───── MATERIALS PROVIDED ─────

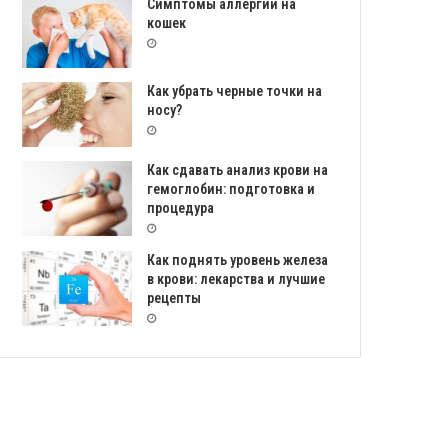
Симптомы аллергии на
кошек
Как убрать черные точки на
носу?
Как сдавать анализ крови на
гемоглобин: подготовка и
процедура
Как поднять уровень железа
в крови: лекарства и лучшие
рецепты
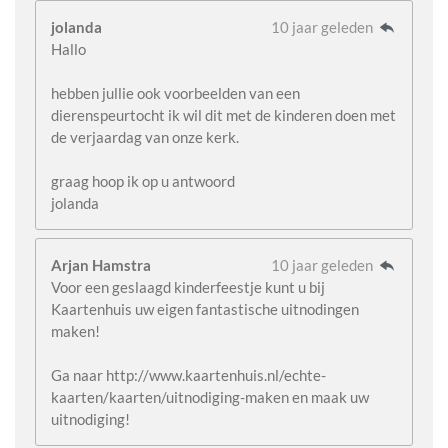
jolanda
10 jaar geleden
Hallo
hebben jullie ook voorbeelden van een
dierenspeurtocht ik wil dit met de kinderen doen met
de verjaardag van onze kerk.
graag hoop ik op u antwoord
jolanda
Arjan Hamstra
10 jaar geleden
Voor een geslaagd kinderfeestje kunt u bij
Kaartenhuis uw eigen fantastische uitnodingen
maken!
Ga naar http://www.kaartenhuis.nl/echte-
kaarten/kaarten/uitnodiging-maken en maak uw
uitnodiging!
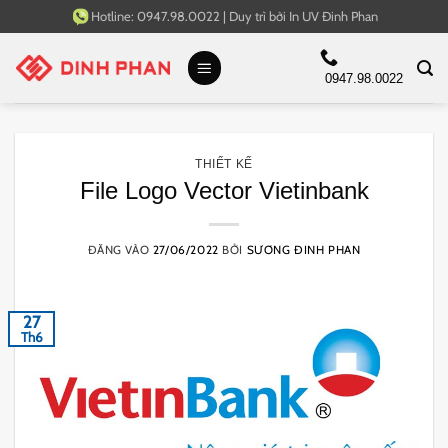
Bỏ
Hotline:
0947.98.0022
|
Duy trì bởi
In UV Đinh Phan
qua
nội
0947.98.0022
dung
THIẾT KẾ
File Logo Vector Vietinbank
ĐĂNG VÀO
27/06/2022
BỞI
SƯƠNG ĐINH PHAN
27
Th6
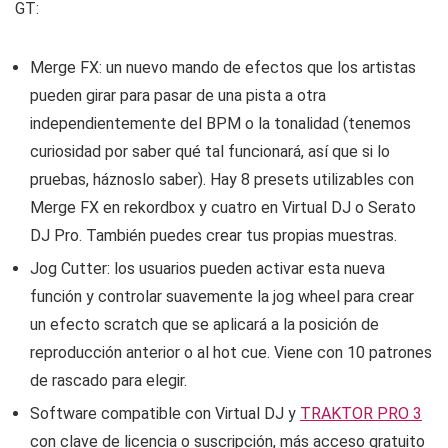
GT:
Merge FX: un nuevo mando de efectos que los artistas
pueden girar para pasar de una pista a otra
independientemente del BPM o la tonalidad (tenemos
curiosidad por saber qué tal funcionará, así que si lo
pruebas, háznoslo saber). Hay 8 presets utilizables con
Merge FX en rekordbox y cuatro en Virtual DJ o Serato
DJ Pro. También puedes crear tus propias muestras.
Jog Cutter: los usuarios pueden activar esta nueva
función y controlar suavemente la jog wheel para crear
un efecto scratch que se aplicará a la posición de
reproducción anterior o al hot cue. Viene con 10 patrones
de rascado para elegir.
Software compatible con Virtual DJ y
TRAKTOR PRO 3
con clave de licencia o suscripción, más acceso gratuito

─────

▶ **THE PROBLEM**:
Across the data shown above, how many lines carry the string "uitnodiging"? Reply with the figure by itself.

▶ **REPLY TO THE EXERCISE**:
2